#### REQUIRED ACTIONS:
• 1. From the post on defining the "alt right," reproduce word for word the part that opens with the words "The hierarchy could" and closes with "alt-right’ ‘futurist-right’ etc.".
• 2. Decide whether each statement below agrees with the post on defining the "alt right." Answer yes or no for each, and quote the deciding words of the post exactly.
(a) The post says the "larpy right" may include Richard Spencer.
(b) The post describes neocons as populist.
(c) In the hierarchy, the "alt right" sits at the primary level.
• 3. Extend the post on defining the "alt right," picking up right after its final sentence.

#### TEXT EXCERPT:
....

For some reason the definition of the ‘alt right’ refuses to be resolved to anyone’s full satisfaction.
My ‘definition’ is that the ‘alt right’ is a subset of ‘right’ that rejects the ‘mainstream’, which is a kinda circular definition, but taken literally that’s what ‘alternative’ means. The ‘alt right’ can include rationalists and pacifists (rejection of activism and politics), which includes NRx. Then there is also the ‘larpy right’ (pro-activism, political involvement) which may include Richard Spencer and Raddix Journal. Most of ‘alt right’, especially pacifists, are unified in rejection of ‘low-information’ discourse – such as mainstream taking points and sensationalism that one would find on major networks like Fox News or CNN – preferring more nuanced discourse that puts greater precedence on empirical evidence than ‘tribal loyally’ or emotion.
The hierarchy could be like this:
primary: ‘right-wing’
secondary: ‘mainstream right’ ‘alt right’
tertiary: ‘activist alt-right’ ‘pacifist alt-right’ ‘futurist-right’ etc.
Or in the case of this blog:
Neoconservatism meets HBD, with elements of anarcho capitalism, reaction, futurism, and rationalism.
The quadrant below helps illustrate the differences between these subsets:
The ‘GOP intelligentsia’, which mostly consists of neocons, seems miscatergorized and belongs on the upper-plane, equidistant from ‘Nick Land’ and ‘The Economist’. Neocons tend to embrace technology and capitalism and are also unapologetically anti-populist. In many ways, neoconservatives and pacifist variants of the alt-right have a lot in common, both rejecting egalitarianism and populism.
Some define the ‘alt right’ as inclusive of only activist-variants of the ‘right’, and that pacifists, like NRx, belong to a separate categorization, separate from the ‘alt right’. But if the bottom-right of the quadrant is the ‘alt right’, what should the upper-right quadrant be called?

....

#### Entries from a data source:
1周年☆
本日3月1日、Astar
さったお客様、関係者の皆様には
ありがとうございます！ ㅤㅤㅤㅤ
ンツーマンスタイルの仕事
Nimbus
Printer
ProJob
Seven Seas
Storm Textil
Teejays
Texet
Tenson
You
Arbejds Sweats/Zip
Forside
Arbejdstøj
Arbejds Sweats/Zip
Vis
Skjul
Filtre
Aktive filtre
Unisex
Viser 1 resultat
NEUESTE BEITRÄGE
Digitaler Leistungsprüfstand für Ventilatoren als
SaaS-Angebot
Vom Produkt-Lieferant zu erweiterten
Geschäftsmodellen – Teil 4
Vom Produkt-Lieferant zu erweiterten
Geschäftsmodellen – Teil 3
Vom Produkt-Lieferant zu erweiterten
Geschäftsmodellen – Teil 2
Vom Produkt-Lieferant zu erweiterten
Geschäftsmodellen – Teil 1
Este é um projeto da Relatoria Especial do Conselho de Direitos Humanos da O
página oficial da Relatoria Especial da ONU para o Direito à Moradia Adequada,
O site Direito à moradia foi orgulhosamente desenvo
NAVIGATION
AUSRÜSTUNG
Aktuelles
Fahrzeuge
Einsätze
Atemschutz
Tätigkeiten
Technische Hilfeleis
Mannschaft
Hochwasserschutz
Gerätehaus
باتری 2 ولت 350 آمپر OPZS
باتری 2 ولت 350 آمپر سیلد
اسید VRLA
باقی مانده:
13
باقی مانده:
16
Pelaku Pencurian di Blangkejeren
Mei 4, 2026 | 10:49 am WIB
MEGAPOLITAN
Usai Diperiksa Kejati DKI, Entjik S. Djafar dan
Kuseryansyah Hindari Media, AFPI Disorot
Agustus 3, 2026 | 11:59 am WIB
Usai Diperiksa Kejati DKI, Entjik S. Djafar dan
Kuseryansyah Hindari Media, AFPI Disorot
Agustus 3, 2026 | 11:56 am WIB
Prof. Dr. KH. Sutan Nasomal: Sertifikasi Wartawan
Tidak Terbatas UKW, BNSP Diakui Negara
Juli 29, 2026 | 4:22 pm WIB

....

#### RESPONSES TO THE EXERCISE:
• 1.
The hierarchy could be like this:
primary: ‘right-wing’
secondary: ‘mainstream right’ ‘alt right’
tertiary: ‘activist alt-right’ ‘pacifist alt-right’ ‘futurist-right’ etc.

• 2.
(a) Yes: "Then there is also the ‘larpy right’ (pro-activism, political involvement) which may include Richard Spencer and Raddix Journal."
(b) No: "Neocons tend to embrace technology and capitalism and are also unapologetically anti-populist."
(c) No: "secondary: ‘mainstream right’ ‘alt right’"

• 3.
Most of the disagreement between these different subsets of the ‘right’, particularity between the ‘anti-cuck right’ and the ‘mainstream right’, seem to be over small differences. From Ingroup/Outgroup dynamics:
For NRx, the ‘outgroup’ may not be liberals, which is the most obvious choice given than NRx is a right-wing ideology/movement/whatever. Instead, perhaps, it’s ‘low-information’ and ‘democracy’, both from the ‘right’ and ‘left’, as one type of ‘outgroup’. As in the case of utilitarianism, it’s possible to be on the ‘left’ and still reject direct forms of democracy.
As very recent example of ingroup/outgroup dynamics over small differences, the post-2015 ‘cuckservative’ movement, which pitted ‘traditional conservatives’ against ‘establishment conservatives’, with insults hurled between both sides on Twitter and blogs, despite both sides being ‘conservatives’.
Thus, possibly in every group, there may be two ‘outgroups’: one involving small differences (establishment conservatives vs. alt right, neoliberals vs. welfare liberals) and an ‘outgroup’ of broader differences (conservatives vs. liberals).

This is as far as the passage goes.